**Exercise**
From the line that contains "Bounding box of the chair at (110, 790)?" to the final line of the entries below, write out every line exactly as it appears, and nothing else.

== Material shown

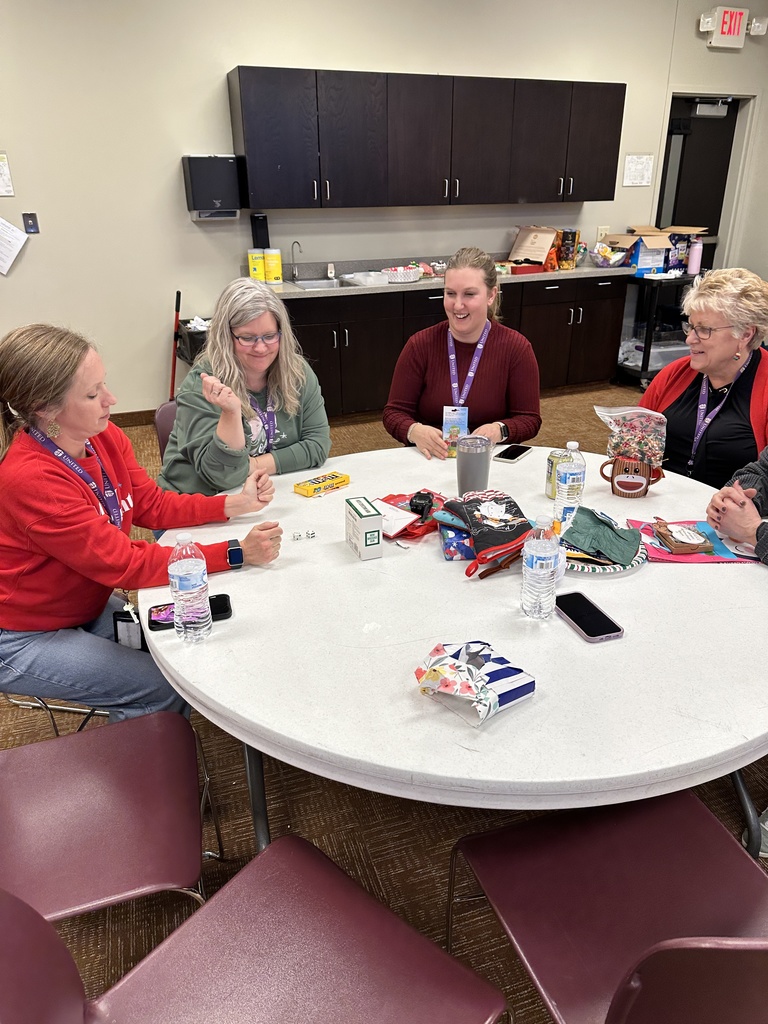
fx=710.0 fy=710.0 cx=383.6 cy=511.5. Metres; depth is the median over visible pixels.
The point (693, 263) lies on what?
pink bottle
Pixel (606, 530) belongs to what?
cloth
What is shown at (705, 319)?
woman
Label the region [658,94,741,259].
door
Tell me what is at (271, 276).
wipes canister
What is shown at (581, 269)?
countertop
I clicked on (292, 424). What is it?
woman
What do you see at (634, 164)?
paper notice
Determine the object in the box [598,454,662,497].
mug
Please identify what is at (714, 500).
person
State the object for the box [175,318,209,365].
trash can
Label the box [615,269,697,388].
utility cart
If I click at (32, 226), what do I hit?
light switch
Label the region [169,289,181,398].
broom
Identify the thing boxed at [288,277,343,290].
sink
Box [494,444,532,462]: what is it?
smartphone
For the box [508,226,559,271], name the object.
cardboard box
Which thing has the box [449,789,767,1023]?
chair
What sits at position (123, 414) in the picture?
baseboard
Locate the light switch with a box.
[22,212,39,233]
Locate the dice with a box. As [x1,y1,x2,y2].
[290,529,315,540]
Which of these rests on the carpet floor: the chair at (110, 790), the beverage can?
the chair at (110, 790)
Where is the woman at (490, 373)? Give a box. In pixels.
[382,244,544,460]
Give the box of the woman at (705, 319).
[638,264,767,492]
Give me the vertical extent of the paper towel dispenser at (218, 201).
0.368 m
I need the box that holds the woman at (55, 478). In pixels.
[0,321,284,725]
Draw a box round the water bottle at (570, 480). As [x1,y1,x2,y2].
[553,442,584,528]
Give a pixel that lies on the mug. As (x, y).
(619, 482)
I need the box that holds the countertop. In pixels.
[264,254,634,298]
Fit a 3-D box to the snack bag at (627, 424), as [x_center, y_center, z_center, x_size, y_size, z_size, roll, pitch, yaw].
[0.723,-0.208,2.079,0.219,0.206,0.123,5,25,12]
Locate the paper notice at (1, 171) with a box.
[0,152,13,196]
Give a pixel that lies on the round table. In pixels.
(233, 620)
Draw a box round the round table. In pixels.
[136,443,767,860]
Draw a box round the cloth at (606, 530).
[561,506,643,567]
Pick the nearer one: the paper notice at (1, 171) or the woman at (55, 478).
the woman at (55, 478)
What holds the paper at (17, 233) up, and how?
attached to the wall at (140, 392)
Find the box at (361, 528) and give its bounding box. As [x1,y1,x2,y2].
[344,496,382,560]
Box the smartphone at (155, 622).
[146,593,233,631]
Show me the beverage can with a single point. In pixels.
(551, 463)
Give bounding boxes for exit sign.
[700,6,762,48]
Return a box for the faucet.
[290,241,301,280]
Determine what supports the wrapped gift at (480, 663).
on the round table
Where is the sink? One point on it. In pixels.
(304, 285)
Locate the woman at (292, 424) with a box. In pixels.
[158,281,332,507]
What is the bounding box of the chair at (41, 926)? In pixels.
[0,837,507,1023]
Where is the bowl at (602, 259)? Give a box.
[590,244,628,267]
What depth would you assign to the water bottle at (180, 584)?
1.33 m
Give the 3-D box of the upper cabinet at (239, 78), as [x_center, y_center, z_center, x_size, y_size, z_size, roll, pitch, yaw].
[0.374,-2.529,4.902,2.689,0.784,0.362,-9,26,-18]
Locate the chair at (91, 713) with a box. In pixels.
[0,692,110,736]
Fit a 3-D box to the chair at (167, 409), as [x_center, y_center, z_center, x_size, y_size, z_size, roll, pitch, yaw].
[-0.567,-0.012,2.740,0.466,0.758,0.532,-15,28,-29]
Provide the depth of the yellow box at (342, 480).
2.04 m
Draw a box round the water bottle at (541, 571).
[521,513,560,620]
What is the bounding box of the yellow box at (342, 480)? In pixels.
[293,470,350,497]
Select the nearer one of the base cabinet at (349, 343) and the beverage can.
the beverage can
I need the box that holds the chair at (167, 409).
[154,400,178,457]
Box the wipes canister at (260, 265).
[247,248,265,281]
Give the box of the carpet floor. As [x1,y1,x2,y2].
[0,378,767,1023]
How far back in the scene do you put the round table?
1.32 m
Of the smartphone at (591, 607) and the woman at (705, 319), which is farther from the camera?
the woman at (705, 319)
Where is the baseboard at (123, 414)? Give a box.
[109,408,157,427]
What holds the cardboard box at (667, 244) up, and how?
on the utility cart
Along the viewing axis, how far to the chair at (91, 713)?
2.05 m
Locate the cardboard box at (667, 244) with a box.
[604,225,702,274]
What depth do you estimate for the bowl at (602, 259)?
5.44 m
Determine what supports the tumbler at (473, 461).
on the round table
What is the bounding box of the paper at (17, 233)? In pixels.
[0,216,28,274]
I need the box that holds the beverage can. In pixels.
[546,449,565,499]
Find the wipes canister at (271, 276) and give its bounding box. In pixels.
[263,248,282,284]
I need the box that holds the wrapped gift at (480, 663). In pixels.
[414,639,535,726]
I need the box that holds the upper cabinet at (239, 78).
[225,65,625,210]
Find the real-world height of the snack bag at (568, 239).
0.279 m
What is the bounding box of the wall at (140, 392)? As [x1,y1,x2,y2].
[0,0,767,417]
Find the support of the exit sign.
attached to the wall at (140, 392)
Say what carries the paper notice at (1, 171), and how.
attached to the wall at (140, 392)
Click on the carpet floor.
(414, 865)
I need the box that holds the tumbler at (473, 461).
[456,434,492,496]
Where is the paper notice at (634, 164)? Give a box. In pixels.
[623,153,654,186]
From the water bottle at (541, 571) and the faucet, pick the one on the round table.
the water bottle at (541, 571)
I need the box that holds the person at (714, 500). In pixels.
[707,449,767,562]
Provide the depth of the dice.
1.77 m
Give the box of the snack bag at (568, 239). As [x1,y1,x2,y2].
[557,229,580,268]
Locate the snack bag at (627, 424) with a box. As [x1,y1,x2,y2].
[595,403,667,466]
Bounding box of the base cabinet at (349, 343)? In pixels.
[282,275,628,420]
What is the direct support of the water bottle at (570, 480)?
on the round table
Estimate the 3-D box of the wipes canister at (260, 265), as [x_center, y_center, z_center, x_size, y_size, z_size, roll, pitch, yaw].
[-0.859,-1.659,4.790,0.118,0.221,0.118,-9,26,-18]
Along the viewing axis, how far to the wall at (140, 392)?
4.63 m
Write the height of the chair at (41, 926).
0.818 m
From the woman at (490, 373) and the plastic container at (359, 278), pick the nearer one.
the woman at (490, 373)
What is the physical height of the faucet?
0.249 m
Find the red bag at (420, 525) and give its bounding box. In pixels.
[377,490,446,541]
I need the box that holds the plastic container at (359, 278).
[343,271,389,286]
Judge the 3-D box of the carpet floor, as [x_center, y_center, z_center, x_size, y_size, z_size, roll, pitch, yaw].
[0.422,0.649,2.322,9.900,0.104,7.657,-9,26,-18]
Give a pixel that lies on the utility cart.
(646, 345)
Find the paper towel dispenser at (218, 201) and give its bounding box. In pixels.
[182,155,243,220]
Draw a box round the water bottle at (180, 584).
[169,534,212,642]
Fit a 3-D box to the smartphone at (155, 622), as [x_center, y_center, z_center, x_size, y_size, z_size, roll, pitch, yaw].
[-0.401,0.206,1.468,0.171,0.012,0.073,-9,26,-18]
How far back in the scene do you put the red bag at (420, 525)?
1.83 m
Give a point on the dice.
(294, 536)
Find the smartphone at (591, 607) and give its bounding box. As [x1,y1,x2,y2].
[553,591,623,639]
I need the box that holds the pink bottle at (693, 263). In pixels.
[687,236,702,274]
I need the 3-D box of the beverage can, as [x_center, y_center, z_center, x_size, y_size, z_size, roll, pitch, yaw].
[0.488,-0.103,1.979,0.066,0.123,0.067,-9,26,-18]
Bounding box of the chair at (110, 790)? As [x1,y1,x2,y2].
[0,709,221,934]
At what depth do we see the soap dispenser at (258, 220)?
4.68 m
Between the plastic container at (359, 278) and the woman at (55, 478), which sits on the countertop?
the plastic container at (359, 278)
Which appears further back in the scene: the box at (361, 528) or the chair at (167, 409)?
the chair at (167, 409)
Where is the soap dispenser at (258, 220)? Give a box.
[250,213,269,247]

====

**Written response**
Bounding box of the chair at (110, 790)? As [x1,y1,x2,y2].
[0,709,221,934]
At what depth do we see the soap dispenser at (258, 220)?
4.68 m
Between the plastic container at (359, 278) and the woman at (55, 478), which sits on the countertop?
the plastic container at (359, 278)
Which appears further back in the scene: the box at (361, 528) or the chair at (167, 409)?
the chair at (167, 409)
Where is the soap dispenser at (258, 220)? Give a box.
[250,213,269,247]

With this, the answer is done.